The estimated loss of global revenue due to blocked advertisements in 2015 totals more than $21.8 billion, and will rise to $41.4 billion in 2016, according to a study. This could explain the slowing growth of revenue from search and display ads supported by Bing, Google, and Yahoo.
The number of people globally using ad-blocking software grew by 41% during the first half of 2015 compared with the same time period in the prior year, per a study released by Adobe Systems, and PageFair. As of June 2015, there were 198 million monthly active users for the major browser extensions that block ads.
The number grew by 48% in the United States during the first half of the year compared with a year ago, rising to 45 million active users during the second quarter of 2015. Oregon has the highest ad-blocking rate in the U.S. at 16.4%, followed by Washington with 15.5%, and Vermont with 15%. Washington, DC has the lowest ad-blocking rate in the U.S. at 8.2%.
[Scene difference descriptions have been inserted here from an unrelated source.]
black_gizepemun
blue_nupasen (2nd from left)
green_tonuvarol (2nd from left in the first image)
When it comes to search engine advertising, some might argue the brand only pays for ads served and clicked on. True, but advertisers can spend hundreds to millions of dollars to create and optimize ads that never get seen by the consumers for which they're intended. Content creation seems to have become one method of advertising and marketing to circumvent the roadblock.
In the Adobe and PageFair study, Firefox and Chrome lead the mobile space with 93% share of mobile ads blocked, but with the ability to block ads becoming an option on the new iOS 9, the number will rise. Today, about 16% of mobile Firefox users block ads. Use of ad blocking in Europe grew by 35% during the past year, up to 77 million monthly active users during Q2 2015.
The report estimates mobile will facilitate future ad blocking growth. The release of iOS 9 later this year, could become the "game changer," because it will allow users to easily install ad blocking from the App Store. In Q2 2015, mobile accounted for 38% of all Web browsing, but only 1.6% of ad block traffic on the PageFair network from mobile devices occurred in the quarter.
Services from search engines like Bing, Google, and Yahoo may become an important alternative to generating revenue. Mark Hibben, an independent iOS developer, writes in Seeking Alpha that revenue and profit will begin to drain from the ad-supported advertising model and into the subscription-supported part. He points to a post from New York-based Marco Arment, Web and iPhone software developer, predicting the demise of the Web advertising business model.
Some might think Arment's prediction a bit extreme, the Adobe and PageFair study suggests ad blocking behavior on Web sites has a direct correlation to audience demographics. Visitors to gaming Web sites are more likely to block advertising, which those on health, charity, and government or legal websites sites are less likely.
Rounding out the predictions, eMarketer points to June 2015 numbers from the Reuters Institute for the Study of Journalism at the University of Oxford suggesting in the United States 41% of PC users and 11% of mobile users report regularly using ad-blocking software.